Results: The nanoparticles were found to be round to slightly elliptical, having size less than 50 nm and charge -15-20 mV. These nanoparticles were more stable to the drug as depicted by thermoanalysis. The particles showed a controlled and pH stimuli released. The C_max, T_max, t_1/2, volume of distribution and plasma elimination values were 5.23, 2, 15 h, 1.94 and 0.045, respectively, on oral administration of 30 mg/ kg/day. They passed 20% and 18% viability against MCF-7 and glioma cancer at 10 mg/kg/day dose without retarding its anti-depressant effect.

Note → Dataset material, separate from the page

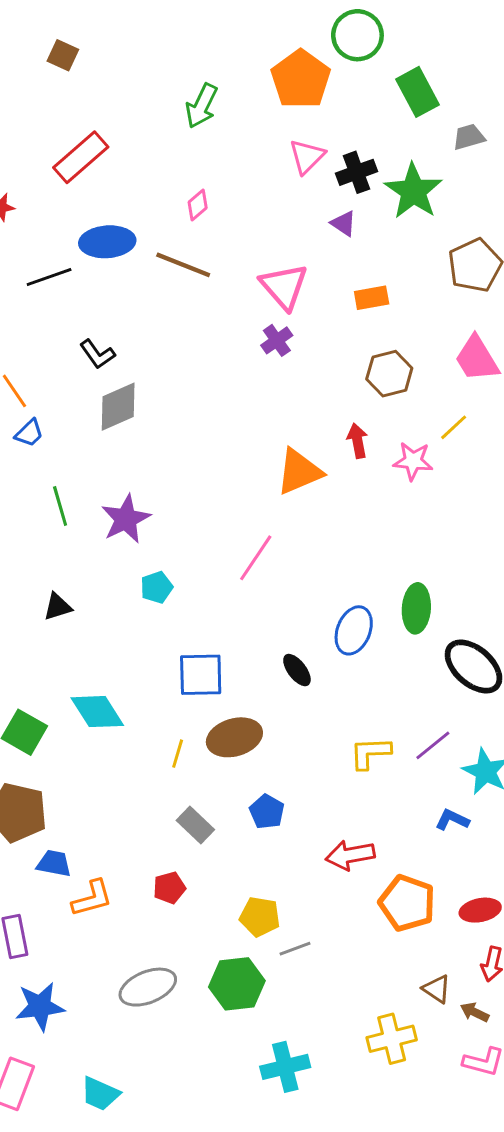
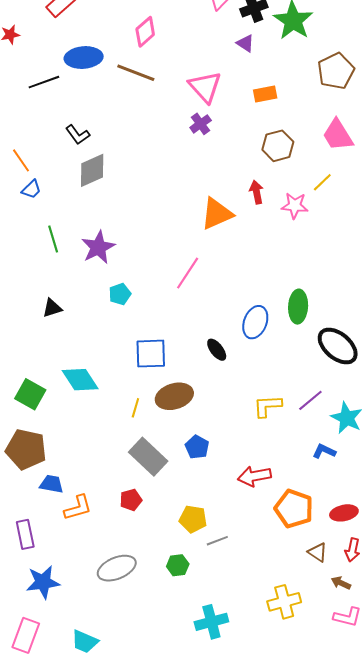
pink diamond: (198, 205) -> (145, 32), size x1.4
gray rectangle: (195, 825) -> (148, 457), size x1.5
green hexagon: (237, 984) -> (178, 565), size x0.6
brown triangle: (437, 989) -> (318, 552), moved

Conclusion: FLX-DEX NPs offer dual therapeutic benefits, enhancing anticancer activity and antidepressant effects. The extended half-life and controlled fluoxetine release improved the pharmacokinetics and therapeutic outcomes, suggesting a promising nanotechnology-based approach for cancer and depression treatment.

查看原文本刊更多论文

氟西汀负载聚合物纳米颗粒在癌症和抑郁症双重治疗中的合成和优化。

背景：氟西汀是一种抗抑郁药，具有潜在的抗癌作用。但其生物利用度差、代谢快，限制了其治疗效果。纳米技术正在推动医学进步，特别是在开发合适的药物输送系统以改善治疗效果和减少药物副作用方面。目的：合成化学偶联氟西汀-葡聚糖纳米颗粒（FLX-DEX NPs），改善其在血浆和脑内的药动学特征，从而提高其抗胶质瘤和乳腺癌的抗抑郁和抗癌活性。除此之外，它还旨在通过将有效载荷传递给病理细胞来减少药物的副作用。方法：将氟西汀与醛官能化葡聚糖偶联，使其纳米颗粒在pH刺激下释放。采用动态光散射（DLS）、原子力显微镜（AFM）、紫外（UV）、红外光谱（FTIR）和1HNMR进行了光谱和形态表征。采用热重分析（TGA）和差示扫描量热法（DSC）评价氟西汀-葡聚糖纳米颗粒的热稳定性和相变。采用非室室模型比较FLX及其纳米颗粒在Sprague-Dawley大鼠血浆及各部位的药动学。此外，通过多种动物模型，测定了MCF-7乳腺癌和U87胶质瘤细胞系的体外安全性、细胞毒活性和抗抑郁作用。在服用FLX及其NPs两周后，监测大脑中多巴胺和血清素的水平。结果：纳米颗粒呈圆形至微椭圆形，粒径小于50 nm，电荷为-15 ~ 20 mV。根据热分析，这些纳米颗粒对药物更稳定。颗粒表现出控制和pH刺激释放。口服30 mg/ kg/d时Cmax、Tmax、t1/2、分布体积和血浆消除值分别为5.23、2、15 h、1.94和0.045。在10 mg/kg/天的剂量下，它们对MCF-7和胶质瘤的存活率分别达到20%和18%，而不影响其抗抑郁作用。结论：FLX-DEX NPs具有增强抗肿瘤活性和抗抑郁作用的双重疗效。延长的半衰期和控制氟西汀释放改善了药代动力学和治疗效果，表明基于纳米技术的治疗癌症和抑郁症的方法很有前途。

本文章由计算机程序翻译，如有差异，请以英文原文为准。

求助全文

约1分钟内获得全文求助全文

来源期刊

DARU Journal of Pharmaceutical Sciences PHARMACOLOGY & PHARMACY-

自引率

0.00%

发文量

期刊介绍： DARU Journal of Pharmaceutical Sciences is a peer-reviewed journal published on behalf of Tehran University of Medical Sciences. The journal encompasses all fields of the pharmaceutical sciences and presents timely research on all areas of drug conception, design, manufacture, classification and assessment. The term DARU is derived from the Persian name meaning drug or medicine. This journal is a unique platform to improve the knowledge of researchers and scientists by publishing novel articles including basic and clinical investigations from members of the global scientific community in the forms of original articles, systematic or narrative reviews, meta-analyses, letters, and short communications.